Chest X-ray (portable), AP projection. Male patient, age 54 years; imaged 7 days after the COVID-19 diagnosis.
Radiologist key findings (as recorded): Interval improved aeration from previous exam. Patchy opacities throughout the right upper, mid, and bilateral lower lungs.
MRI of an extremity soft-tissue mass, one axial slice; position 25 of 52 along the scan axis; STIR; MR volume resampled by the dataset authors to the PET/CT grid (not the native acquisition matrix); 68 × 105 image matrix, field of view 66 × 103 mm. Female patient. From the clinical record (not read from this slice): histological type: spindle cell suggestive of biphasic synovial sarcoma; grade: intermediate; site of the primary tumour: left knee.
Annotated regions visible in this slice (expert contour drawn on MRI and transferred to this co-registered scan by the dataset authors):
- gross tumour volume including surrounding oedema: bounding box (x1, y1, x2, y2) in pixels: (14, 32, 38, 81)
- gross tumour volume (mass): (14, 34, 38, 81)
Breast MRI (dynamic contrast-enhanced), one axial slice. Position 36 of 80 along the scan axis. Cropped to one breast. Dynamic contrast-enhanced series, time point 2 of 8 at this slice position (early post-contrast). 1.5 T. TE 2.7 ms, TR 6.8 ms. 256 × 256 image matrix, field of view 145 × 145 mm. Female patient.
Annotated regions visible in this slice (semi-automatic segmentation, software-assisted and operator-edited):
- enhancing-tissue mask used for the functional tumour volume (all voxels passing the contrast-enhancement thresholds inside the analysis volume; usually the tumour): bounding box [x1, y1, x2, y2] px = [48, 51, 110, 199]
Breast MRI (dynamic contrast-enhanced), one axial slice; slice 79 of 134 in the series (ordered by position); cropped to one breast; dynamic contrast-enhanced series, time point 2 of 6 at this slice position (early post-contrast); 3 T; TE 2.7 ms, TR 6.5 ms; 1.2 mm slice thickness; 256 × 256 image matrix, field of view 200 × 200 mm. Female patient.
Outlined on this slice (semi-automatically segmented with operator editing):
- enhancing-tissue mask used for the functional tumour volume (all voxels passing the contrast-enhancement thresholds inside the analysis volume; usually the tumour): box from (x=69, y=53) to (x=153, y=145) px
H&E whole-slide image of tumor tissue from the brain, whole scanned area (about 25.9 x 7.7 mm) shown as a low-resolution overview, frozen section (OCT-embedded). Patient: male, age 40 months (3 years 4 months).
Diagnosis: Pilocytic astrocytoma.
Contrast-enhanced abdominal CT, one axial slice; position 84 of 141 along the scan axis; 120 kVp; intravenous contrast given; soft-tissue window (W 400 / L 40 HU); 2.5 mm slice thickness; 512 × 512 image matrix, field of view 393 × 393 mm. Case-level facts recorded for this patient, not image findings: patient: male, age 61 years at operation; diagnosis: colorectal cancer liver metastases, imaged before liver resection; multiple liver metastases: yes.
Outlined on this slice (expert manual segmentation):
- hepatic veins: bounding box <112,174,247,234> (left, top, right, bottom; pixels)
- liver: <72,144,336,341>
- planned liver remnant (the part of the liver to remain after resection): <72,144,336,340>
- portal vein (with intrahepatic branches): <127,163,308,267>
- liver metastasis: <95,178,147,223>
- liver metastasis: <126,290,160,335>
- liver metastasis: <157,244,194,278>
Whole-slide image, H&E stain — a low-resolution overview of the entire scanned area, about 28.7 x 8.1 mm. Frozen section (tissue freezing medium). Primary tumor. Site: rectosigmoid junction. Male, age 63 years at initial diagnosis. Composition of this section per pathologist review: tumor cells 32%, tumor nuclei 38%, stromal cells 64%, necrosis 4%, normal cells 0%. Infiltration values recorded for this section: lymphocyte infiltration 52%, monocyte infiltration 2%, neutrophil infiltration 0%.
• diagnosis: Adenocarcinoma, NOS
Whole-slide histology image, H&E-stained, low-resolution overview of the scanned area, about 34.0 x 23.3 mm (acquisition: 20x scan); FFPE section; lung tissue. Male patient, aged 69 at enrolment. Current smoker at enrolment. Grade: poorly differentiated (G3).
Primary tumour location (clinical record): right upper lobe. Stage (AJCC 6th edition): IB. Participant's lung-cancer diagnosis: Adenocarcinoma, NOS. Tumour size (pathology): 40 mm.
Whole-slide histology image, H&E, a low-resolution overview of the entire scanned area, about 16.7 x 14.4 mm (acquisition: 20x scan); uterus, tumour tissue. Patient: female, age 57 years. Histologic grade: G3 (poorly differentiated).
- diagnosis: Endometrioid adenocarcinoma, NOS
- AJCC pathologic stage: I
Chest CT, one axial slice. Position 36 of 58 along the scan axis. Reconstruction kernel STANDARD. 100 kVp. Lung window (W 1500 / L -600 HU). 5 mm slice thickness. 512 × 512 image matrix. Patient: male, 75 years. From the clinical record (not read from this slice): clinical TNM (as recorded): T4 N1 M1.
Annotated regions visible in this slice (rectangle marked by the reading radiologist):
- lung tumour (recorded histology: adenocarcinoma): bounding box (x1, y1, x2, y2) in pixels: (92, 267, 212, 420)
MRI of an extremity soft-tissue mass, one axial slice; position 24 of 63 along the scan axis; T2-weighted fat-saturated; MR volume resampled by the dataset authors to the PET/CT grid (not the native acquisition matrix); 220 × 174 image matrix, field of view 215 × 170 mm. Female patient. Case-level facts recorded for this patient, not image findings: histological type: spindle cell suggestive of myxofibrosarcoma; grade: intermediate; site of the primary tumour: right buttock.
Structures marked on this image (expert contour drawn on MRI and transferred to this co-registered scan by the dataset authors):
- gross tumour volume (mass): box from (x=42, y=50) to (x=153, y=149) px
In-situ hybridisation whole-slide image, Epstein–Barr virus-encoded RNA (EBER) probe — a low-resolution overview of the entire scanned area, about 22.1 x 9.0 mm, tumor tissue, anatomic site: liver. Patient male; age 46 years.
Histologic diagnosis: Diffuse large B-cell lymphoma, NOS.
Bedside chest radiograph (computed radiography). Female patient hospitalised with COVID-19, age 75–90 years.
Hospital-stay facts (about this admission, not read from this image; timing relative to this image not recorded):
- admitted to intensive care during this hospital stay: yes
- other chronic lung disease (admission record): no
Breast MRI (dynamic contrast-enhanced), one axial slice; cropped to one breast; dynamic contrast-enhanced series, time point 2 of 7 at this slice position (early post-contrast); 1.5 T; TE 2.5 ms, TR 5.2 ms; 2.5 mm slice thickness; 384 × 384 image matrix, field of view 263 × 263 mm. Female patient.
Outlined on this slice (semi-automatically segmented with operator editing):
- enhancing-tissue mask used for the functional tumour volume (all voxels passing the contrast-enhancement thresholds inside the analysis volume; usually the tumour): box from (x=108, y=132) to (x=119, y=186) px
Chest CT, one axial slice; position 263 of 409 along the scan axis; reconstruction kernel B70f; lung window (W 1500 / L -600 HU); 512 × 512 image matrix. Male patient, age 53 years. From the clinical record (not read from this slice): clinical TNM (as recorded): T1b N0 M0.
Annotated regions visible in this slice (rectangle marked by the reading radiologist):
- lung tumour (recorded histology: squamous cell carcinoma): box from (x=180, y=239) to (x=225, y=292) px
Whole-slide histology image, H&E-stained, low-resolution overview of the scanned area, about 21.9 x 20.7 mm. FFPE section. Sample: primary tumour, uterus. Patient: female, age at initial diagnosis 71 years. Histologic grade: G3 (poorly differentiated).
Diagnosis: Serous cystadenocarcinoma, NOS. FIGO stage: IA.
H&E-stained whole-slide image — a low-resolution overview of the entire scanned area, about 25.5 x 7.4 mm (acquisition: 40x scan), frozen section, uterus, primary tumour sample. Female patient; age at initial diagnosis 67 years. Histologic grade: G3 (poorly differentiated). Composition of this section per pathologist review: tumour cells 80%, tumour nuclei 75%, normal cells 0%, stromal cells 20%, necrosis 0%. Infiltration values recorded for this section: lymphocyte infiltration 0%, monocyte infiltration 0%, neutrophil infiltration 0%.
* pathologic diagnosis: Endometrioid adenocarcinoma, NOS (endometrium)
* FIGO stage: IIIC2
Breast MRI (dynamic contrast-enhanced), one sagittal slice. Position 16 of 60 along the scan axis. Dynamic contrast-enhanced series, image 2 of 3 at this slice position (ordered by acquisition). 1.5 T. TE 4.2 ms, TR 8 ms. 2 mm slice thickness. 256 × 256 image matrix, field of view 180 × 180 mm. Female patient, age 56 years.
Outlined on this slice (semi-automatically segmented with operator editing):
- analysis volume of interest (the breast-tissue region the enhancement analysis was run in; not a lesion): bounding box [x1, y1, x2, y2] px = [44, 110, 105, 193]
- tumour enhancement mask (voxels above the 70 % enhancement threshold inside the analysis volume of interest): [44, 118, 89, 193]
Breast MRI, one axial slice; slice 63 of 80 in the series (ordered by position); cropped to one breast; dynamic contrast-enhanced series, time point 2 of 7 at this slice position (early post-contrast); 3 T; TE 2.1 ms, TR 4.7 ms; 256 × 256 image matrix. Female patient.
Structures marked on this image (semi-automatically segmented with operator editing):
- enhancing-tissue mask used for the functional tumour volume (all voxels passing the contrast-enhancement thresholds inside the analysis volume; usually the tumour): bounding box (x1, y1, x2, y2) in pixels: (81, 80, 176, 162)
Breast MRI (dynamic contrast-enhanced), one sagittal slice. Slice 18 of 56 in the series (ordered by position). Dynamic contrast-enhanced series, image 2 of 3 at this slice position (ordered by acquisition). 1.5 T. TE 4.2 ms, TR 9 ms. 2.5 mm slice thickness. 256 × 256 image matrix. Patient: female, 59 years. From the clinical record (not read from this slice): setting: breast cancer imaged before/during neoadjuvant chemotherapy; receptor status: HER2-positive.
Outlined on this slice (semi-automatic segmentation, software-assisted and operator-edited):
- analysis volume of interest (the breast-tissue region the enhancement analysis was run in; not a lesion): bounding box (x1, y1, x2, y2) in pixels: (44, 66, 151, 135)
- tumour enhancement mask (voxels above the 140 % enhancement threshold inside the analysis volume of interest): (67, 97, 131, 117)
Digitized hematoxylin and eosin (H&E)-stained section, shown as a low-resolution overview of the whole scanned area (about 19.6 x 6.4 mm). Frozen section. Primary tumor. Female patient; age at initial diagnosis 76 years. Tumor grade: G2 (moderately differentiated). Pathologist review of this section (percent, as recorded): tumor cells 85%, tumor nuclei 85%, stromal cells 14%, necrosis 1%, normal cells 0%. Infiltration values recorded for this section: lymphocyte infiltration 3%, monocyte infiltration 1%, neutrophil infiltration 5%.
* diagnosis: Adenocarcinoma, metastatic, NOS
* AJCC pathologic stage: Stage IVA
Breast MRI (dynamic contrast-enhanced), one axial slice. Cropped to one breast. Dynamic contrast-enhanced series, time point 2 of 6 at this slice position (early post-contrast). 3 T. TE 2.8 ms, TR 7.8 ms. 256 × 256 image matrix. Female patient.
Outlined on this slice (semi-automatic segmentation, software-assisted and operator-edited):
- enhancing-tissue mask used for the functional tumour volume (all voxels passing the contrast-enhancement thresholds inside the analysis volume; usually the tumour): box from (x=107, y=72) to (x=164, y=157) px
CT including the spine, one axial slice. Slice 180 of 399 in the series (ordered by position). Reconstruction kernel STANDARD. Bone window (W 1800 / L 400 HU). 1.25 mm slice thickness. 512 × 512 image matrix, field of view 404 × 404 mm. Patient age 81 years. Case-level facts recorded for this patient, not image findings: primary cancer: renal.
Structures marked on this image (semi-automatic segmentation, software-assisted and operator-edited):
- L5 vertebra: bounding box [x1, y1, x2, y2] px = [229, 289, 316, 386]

__________________________________________________

About this task
Could you return exactly the stretch of the data above that starts at the line with "Structures marked on this image (semi-automatically" and ends at the line with "stage: Stage IVA", both lines included?

Result of this task
Structures marked on this image (semi-automatically segmented with operator editing):
- enhancing-tissue mask used for the functional tumour volume (all voxels passing the contrast-enhancement thresholds inside the analysis volume; usually the tumour): bounding box (x1, y1, x2, y2) in pixels: (81, 80, 176, 162)
Breast MRI (dynamic contrast-enhanced), one sagittal slice. Slice 18 of 56 in the series (ordered by position). Dynamic contrast-enhanced series, image 2 of 3 at this slice position (ordered by acquisition). 1.5 T. TE 4.2 ms, TR 9 ms. 2.5 mm slice thickness. 256 × 256 image matrix. Patient: female, 59 years. From the clinical record (not read from this slice): setting: breast cancer imaged before/during neoadjuvant chemotherapy; receptor status: HER2-positive.
Outlined on this slice (semi-automatic segmentation, software-assisted and operator-edited):
- analysis volume of interest (the breast-tissue region the enhancement analysis was run in; not a lesion): bounding box (x1, y1, x2, y2) in pixels: (44, 66, 151, 135)
- tumour enhancement mask (voxels above the 140 % enhancement threshold inside the analysis volume of interest): (67, 97, 131, 117)
Digitized hematoxylin and eosin (H&E)-stained section, shown as a low-resolution overview of the whole scanned area (about 19.6 x 6.4 mm). Frozen section. Primary tumor. Female patient; age at initial diagnosis 76 years. Tumor grade: G2 (moderately differentiated). Pathologist review of this section (percent, as recorded): tumor cells 85%, tumor nuclei 85%, stromal cells 14%, necrosis 1%, normal cells 0%. Infiltration values recorded for this section: lymphocyte infiltration 3%, monocyte infiltration 1%, neutrophil infiltration 5%.
* diagnosis: Adenocarcinoma, metastatic, NOS
* AJCC pathologic stage: Stage IVA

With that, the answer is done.